Analysts must also evaluate the legitimacy and context of the data they use. Data always reflect the assumptions, priorities, and social context of its collection. Boyd (2020) explains that questioning who collected the data, why they did so, and what might be excluded from the dataset is central to responsible sourcing. This reflective approach encourages analysts to consider fairness and representation alongside technical validity.
Ethical and legal considerations underpin every decision in data sourcing. Jarvenpaa (2024) stresses that provenance, consent, and lawful access are fundamental to trustworthy and compliant practice. Analysts must ensure that sourced data meet organisational governance policies and adhere to data protection legislation. Documenting data origins, collection methods, and intended uses is essential for accountability and transparency.
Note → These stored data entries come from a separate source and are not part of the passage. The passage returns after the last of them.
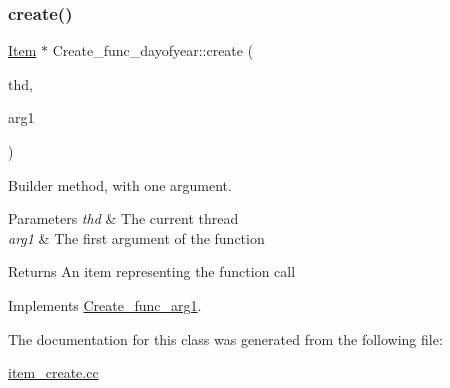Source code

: \subsubsection{\texorpdfstring{create()}{create()}}
{\footnotesize\ttfamily \mbox{\hyperlink{classItem}{Item}} $\ast$ Create\+\_\+func\+\_\+dayofyear\+::create (\begin{DoxyParamCaption}\item[{T\+HD $\ast$}]{thd,  }\item[{\mbox{\hyperlink{classItem}{Item}} $\ast$}]{arg1 }\end{DoxyParamCaption})\hspace{0.3cm}{\ttfamily [virtual]}}

Builder method, with one argument. 
\begin{DoxyParams}{Parameters}
{\em thd} & The current thread \\
\hline
{\em arg1} & The first argument of the function \\
\hline
\end{DoxyParams}
\begin{DoxyReturn}{Returns}
An item representing the function call 
\end{DoxyReturn}


Implements \mbox{\hyperlink{classCreate__func__arg1_a3e9a98f755cd82c3e762e334c955a8c9}{Create\+\_\+func\+\_\+arg1}}.



The documentation for this class was generated from the following file\+:\begin{DoxyCompactItemize}
\item 
\mbox{\hyperlink{item__create_8cc}{item\+\_\+create.\+cc}}\end{DoxyCompactItemize}
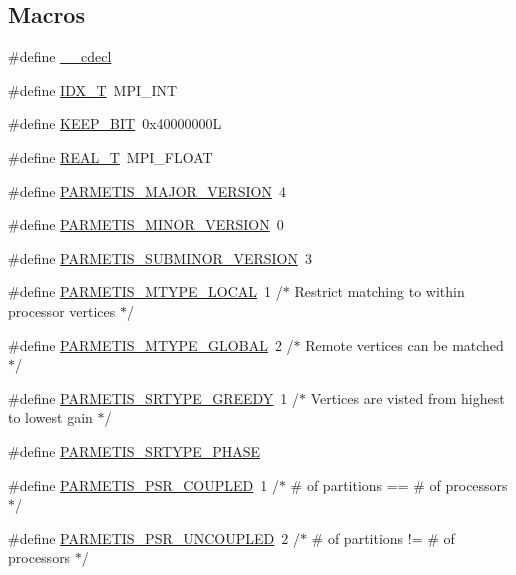 \subsection*{Macros}
\begin{DoxyCompactItemize}
\item 
\#define \hyperlink{a00843_a238347d7669f8f1e9c83bfe63a2730c4}{\+\_\+\+\_\+cdecl}
\item 
\#define \hyperlink{a00843_abe38a42aa75cd5998368d69cbad731a9}{I\+D\+X\+\_\+T}~M\+P\+I\+\_\+\+I\+NT
\item 
\#define \hyperlink{a00843_a428068e8f33ae169d4d9516102bd863c}{K\+E\+E\+P\+\_\+\+B\+IT}~0x40000000L
\item 
\#define \hyperlink{a00843_aad262b5311ae7d2166c3fcaa58d1834b}{R\+E\+A\+L\+\_\+T}~M\+P\+I\+\_\+\+F\+L\+O\+AT
\item 
\#define \hyperlink{a00843_aa48ba987f3ff8d56871c3fb2bed6d314}{P\+A\+R\+M\+E\+T\+I\+S\+\_\+\+M\+A\+J\+O\+R\+\_\+\+V\+E\+R\+S\+I\+ON}~4
\item 
\#define \hyperlink{a00843_ad51bc57fc5083572dd337e204de625ff}{P\+A\+R\+M\+E\+T\+I\+S\+\_\+\+M\+I\+N\+O\+R\+\_\+\+V\+E\+R\+S\+I\+ON}~0
\item 
\#define \hyperlink{a00843_a1d99bc97bff12181a8ad9588069a1f41}{P\+A\+R\+M\+E\+T\+I\+S\+\_\+\+S\+U\+B\+M\+I\+N\+O\+R\+\_\+\+V\+E\+R\+S\+I\+ON}~3
\item 
\#define \hyperlink{a00843_a8688bf16d43a979a690cef51e4e57d48}{P\+A\+R\+M\+E\+T\+I\+S\+\_\+\+M\+T\+Y\+P\+E\+\_\+\+L\+O\+C\+AL}~1    /$\ast$ Restrict matching to within processor vertices $\ast$/
\item 
\#define \hyperlink{a00843_af25d77131e25b013f79a5a7644c5792f}{P\+A\+R\+M\+E\+T\+I\+S\+\_\+\+M\+T\+Y\+P\+E\+\_\+\+G\+L\+O\+B\+AL}~2    /$\ast$ Remote vertices can be matched $\ast$/
\item 
\#define \hyperlink{a00843_ac0d490032ded504c8022884265a11546}{P\+A\+R\+M\+E\+T\+I\+S\+\_\+\+S\+R\+T\+Y\+P\+E\+\_\+\+G\+R\+E\+E\+DY}~1    /$\ast$ Vertices are visted from highest to lowest gain $\ast$/
\item 
\#define \hyperlink{a00843_a614e5181ee41475b1ffde007468e0526}{P\+A\+R\+M\+E\+T\+I\+S\+\_\+\+S\+R\+T\+Y\+P\+E\+\_\+P\+H\+A\+SE}
\item 
\#define \hyperlink{a00843_a4703e7e2556a1a53794358fc85b8c103}{P\+A\+R\+M\+E\+T\+I\+S\+\_\+\+P\+S\+R\+\_\+\+C\+O\+U\+P\+L\+ED}~1    /$\ast$ \# of partitions == \# of processors $\ast$/
\item 
\#define \hyperlink{a00843_a0462a45a6c6bafa94c1327994fd3d9bd}{P\+A\+R\+M\+E\+T\+I\+S\+\_\+\+P\+S\+R\+\_\+\+U\+N\+C\+O\+U\+P\+L\+ED}~2    /$\ast$ \# of partitions != \# of processors $\ast$/

\end{DoxyCompactItemize}
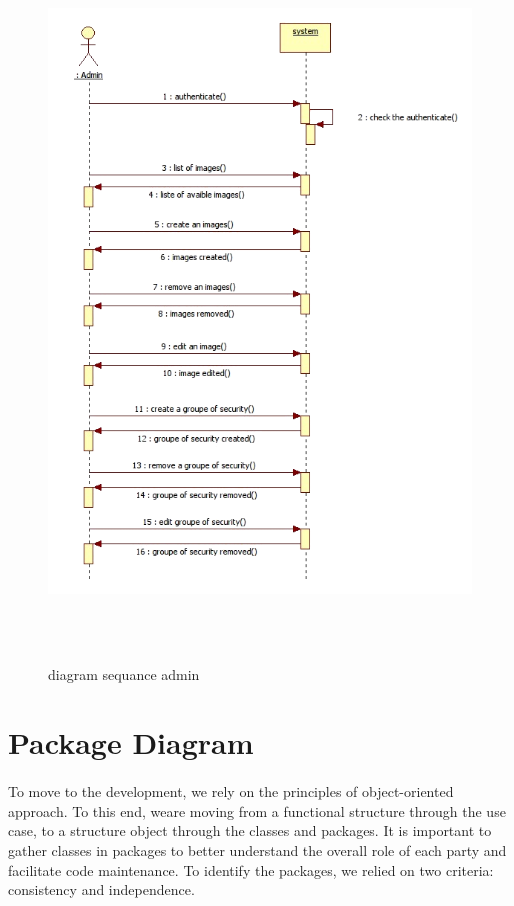 \begin{figure}[!h]
 \center
 \includegraphics[width=16cm, height=19cm]{./images/design/sequenceadmin}
 \caption{diagram sequance admin}
\end{figure}

\clearpage

\section{Package Diagram}



\paragraph{}To move to the development, we rely on the principles of object-oriented approach. To this end, weare moving from a functional structure through the 
use case, to a structure object through the classes and packages. It is important to gather classes in packages to better understand the overall role of each
party and facilitate code maintenance. To identify the packages, we relied on two criteria: consistency and independence.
Ultimately, identifying and sourcing data is not simply a technical task but a process of inquiry, evaluation, and judgement. Analysts who clearly define their objectives, apply sound collection methods, validate data quality, and respect ethical and legal standards create a reliable foundation for meaningful analysis and informed decision-making.
Action Point
Examine how your organisation sources and manages data. Identify where key datasets originate, how they are gathered or acquired, and where they are stored or maintained. Determine whether these sources are internal, external, or integrated from multiple systems. Assess the reliability, consistency, and ethical use of this data, and reflect on how sourcing practices influence the quality, governance, and outcomes of your analytical work.